Rezension

Ein grausiges Thema alleine macht noch keinen Thriller

Und nachts die Angst - Carla Norton

Und nachts die Angst
von Carla Norton

Dieses Buch stand schon eine Weile auf meinem Wunschzettel. Mit entsprechenden Erwartungen habe ich es dann schließlich aufgeschlagen und mit dem Lesen begonnen. Allerdings erhielt mein Enthusiasmus schnell einen gehörigen Dämpfer.
Wobei das ganz klar nicht am Thema liegt. Kindesentführung, sexueller Missbrauch und Folter an Kindern…das sind Themen, die erstens für einen Thriller wunderbar taugen und die zweitens den meisten Lesern die Hasskappe überstülpen dürften. Entsprechend entsetzt war auch ich als sich nach und nach herausstellte, was Reeve einst durchgemacht hat, und was drei andere Mädchen noch immer erleben müssen. Da hofft man unweigerlich, dass der Täter erwischt wird und seine verdiente Strafe erhält. Und das bürgte für mich hier zunächst auch für gut Spannung.
Mit Reeve hatte ich anfangs trotzdem so meine Probleme. Ich bin überzeugt davon, dass ein Schicksal wie ihres einen Menschen bis in die Wuzeln verändert. Und dass es ihr Leben lang Spuren hinterlässt. Gar keine Frage. Das ändert aber nichts daran, dass ich mit so vernunftgesteuerten Charakteren nicht so gut warm werde.
Glücklicherweise geht mit Reeves neuer Aufgabe eine Wandlung mit ihr vor.
Fixiert darauf, Tilly und den beiden anderen Mädchen zu helfen wo es nur geht, wächst Reeve über sich hinaus. Das habe ich zwar bewundert, aber für so ganz realistisch kann ich es nicht halten. Von der recht scheuen Bedienung, die sich Lokal hinter den Sojaflaschen versteckt hin zur toughen “Ermittlerin”, die nachts mal einfach in das Haus eines Kinderschänder eindringt, das fand ich nicht ganz glaubwürdig.

• **AUFGABEN**
**1.** Welche Themen des Buches nennt die Rezension im Satz, der mit „Kindesentführung“ beginnt? Zähle alle auf.
**2.** Von wem stammt laut der Rezension das Buch „Und nachts die Angst“?
**3.** Warum hatte die rezensierende Person mit Reeve anfangs Probleme? Erkläre es in ein bis drei Sätzen anhand der Rezension.

• **DATENSÄTZE**
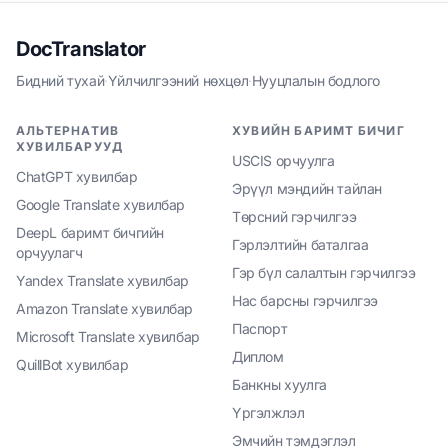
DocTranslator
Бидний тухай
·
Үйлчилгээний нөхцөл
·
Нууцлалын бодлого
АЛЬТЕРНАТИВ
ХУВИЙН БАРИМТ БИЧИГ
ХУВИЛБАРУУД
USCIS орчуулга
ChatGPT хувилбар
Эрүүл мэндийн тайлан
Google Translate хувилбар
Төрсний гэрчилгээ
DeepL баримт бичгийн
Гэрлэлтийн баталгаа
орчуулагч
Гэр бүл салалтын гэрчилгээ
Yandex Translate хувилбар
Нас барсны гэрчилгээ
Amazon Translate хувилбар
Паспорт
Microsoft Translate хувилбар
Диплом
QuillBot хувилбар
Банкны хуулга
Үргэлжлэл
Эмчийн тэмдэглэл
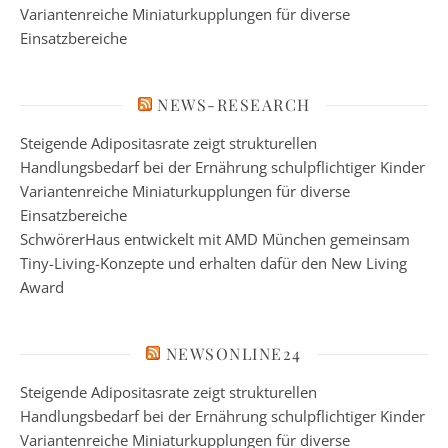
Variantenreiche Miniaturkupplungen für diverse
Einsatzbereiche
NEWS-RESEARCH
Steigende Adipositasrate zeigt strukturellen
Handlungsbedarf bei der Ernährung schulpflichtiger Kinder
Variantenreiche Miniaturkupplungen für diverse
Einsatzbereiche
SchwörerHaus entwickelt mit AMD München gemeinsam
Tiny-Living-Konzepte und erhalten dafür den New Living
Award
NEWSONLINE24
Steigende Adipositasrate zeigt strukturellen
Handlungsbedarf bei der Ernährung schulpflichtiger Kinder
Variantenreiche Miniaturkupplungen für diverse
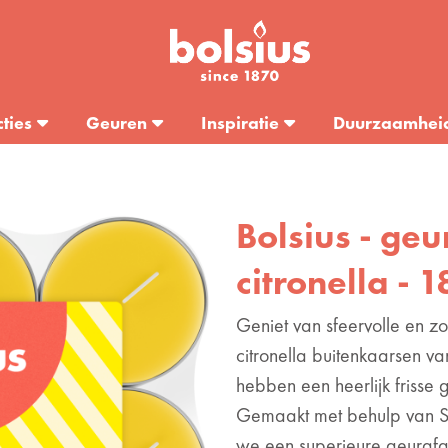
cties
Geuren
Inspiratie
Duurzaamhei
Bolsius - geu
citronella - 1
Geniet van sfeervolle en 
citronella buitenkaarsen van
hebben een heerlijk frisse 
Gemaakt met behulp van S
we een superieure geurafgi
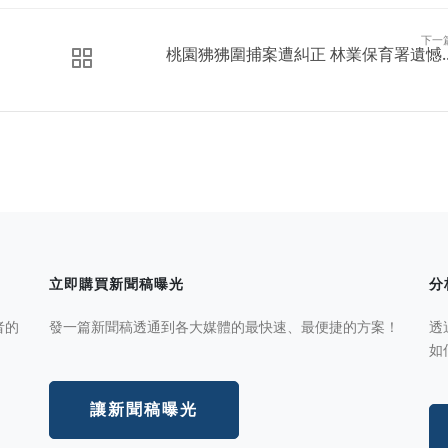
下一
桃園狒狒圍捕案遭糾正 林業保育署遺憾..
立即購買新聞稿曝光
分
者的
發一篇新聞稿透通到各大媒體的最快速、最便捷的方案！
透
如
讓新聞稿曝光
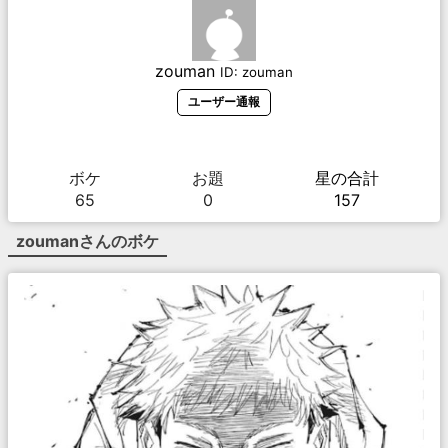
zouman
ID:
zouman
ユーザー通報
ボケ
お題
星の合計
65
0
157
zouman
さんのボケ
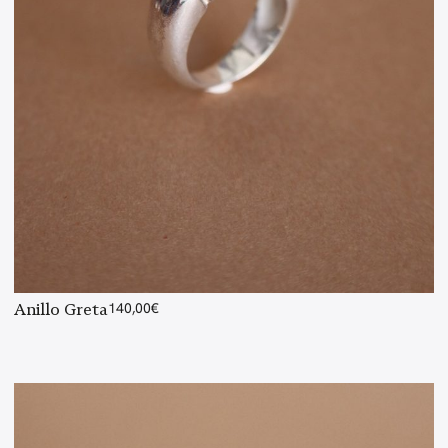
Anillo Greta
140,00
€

...

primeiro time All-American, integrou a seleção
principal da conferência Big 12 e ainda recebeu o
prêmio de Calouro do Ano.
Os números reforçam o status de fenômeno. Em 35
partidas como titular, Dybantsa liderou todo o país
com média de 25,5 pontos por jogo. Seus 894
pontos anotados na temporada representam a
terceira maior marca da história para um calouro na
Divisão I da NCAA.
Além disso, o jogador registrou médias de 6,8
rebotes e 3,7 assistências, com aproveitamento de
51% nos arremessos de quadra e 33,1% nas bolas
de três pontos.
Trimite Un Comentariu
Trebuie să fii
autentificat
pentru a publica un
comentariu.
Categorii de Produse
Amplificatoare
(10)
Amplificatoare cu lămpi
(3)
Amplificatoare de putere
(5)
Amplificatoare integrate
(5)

* * *

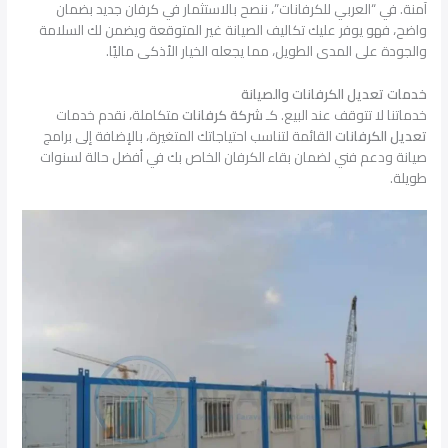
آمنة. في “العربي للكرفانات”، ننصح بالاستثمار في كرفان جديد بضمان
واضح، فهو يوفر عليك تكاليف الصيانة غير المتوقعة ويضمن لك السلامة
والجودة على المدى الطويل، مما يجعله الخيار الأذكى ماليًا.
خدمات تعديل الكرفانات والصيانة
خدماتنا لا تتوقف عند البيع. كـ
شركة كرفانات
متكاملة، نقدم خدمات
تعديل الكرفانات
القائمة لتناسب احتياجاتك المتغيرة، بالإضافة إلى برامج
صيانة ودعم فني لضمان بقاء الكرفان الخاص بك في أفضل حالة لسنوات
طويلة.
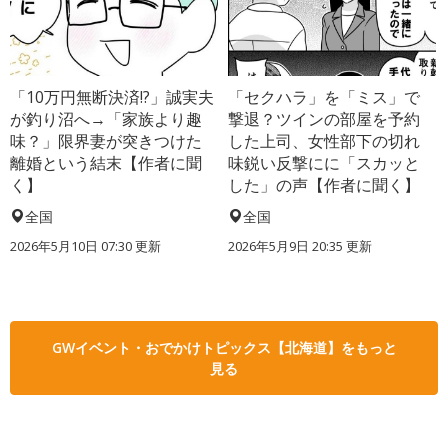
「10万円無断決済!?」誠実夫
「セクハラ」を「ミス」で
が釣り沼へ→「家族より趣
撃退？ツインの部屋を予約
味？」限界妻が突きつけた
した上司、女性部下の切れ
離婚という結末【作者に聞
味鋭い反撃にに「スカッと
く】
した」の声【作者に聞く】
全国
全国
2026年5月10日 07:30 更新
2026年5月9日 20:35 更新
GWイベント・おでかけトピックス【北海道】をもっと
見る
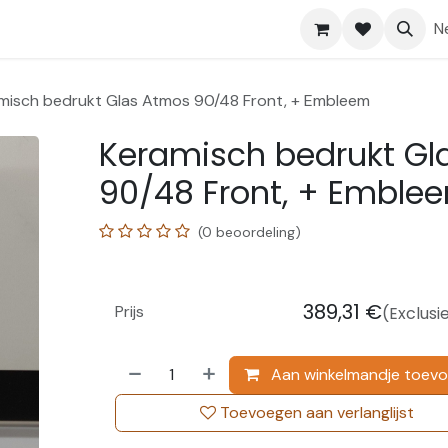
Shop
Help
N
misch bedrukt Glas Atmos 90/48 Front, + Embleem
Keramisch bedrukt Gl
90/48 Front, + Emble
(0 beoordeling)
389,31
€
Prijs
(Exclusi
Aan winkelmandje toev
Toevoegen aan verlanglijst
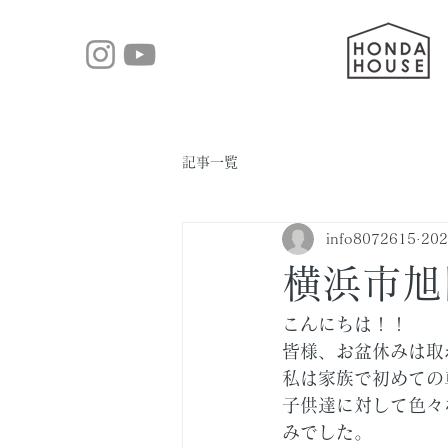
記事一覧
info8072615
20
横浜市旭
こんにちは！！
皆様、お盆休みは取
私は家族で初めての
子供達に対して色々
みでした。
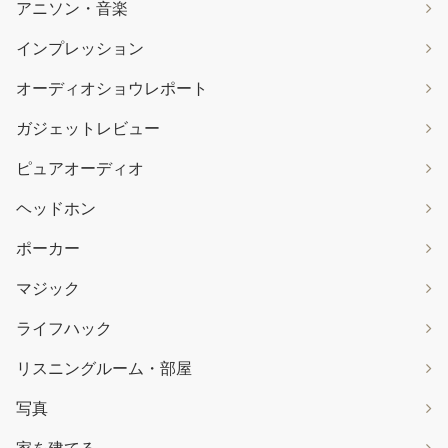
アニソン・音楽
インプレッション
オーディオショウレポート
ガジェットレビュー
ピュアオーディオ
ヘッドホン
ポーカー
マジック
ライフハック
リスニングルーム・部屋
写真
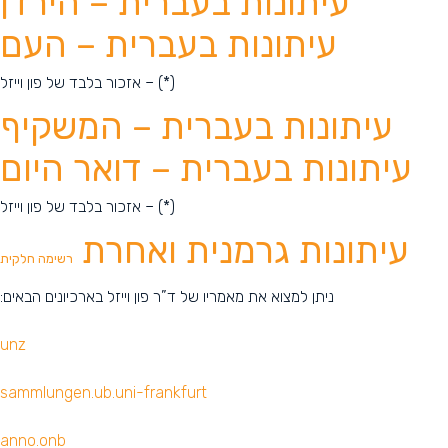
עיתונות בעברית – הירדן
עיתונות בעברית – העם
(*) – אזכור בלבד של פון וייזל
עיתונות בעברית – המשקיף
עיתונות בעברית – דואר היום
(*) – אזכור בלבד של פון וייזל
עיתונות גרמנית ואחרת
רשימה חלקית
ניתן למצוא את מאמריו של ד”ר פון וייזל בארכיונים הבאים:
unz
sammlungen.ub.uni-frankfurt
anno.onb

• **ANTWORTEN**
**1.** Kindesentführung, sexueller Missbrauch, Folter an Kindern

**2.** Von Carla Norton.

**3.** Sie wird mit so vernunftgesteuerten Charakteren wie Reeve nicht so gut warm. Dabei bezweifelt sie nicht, dass ein Schicksal wie Reeves einen Menschen tief verändert und lebenslang Spuren hinterlässt.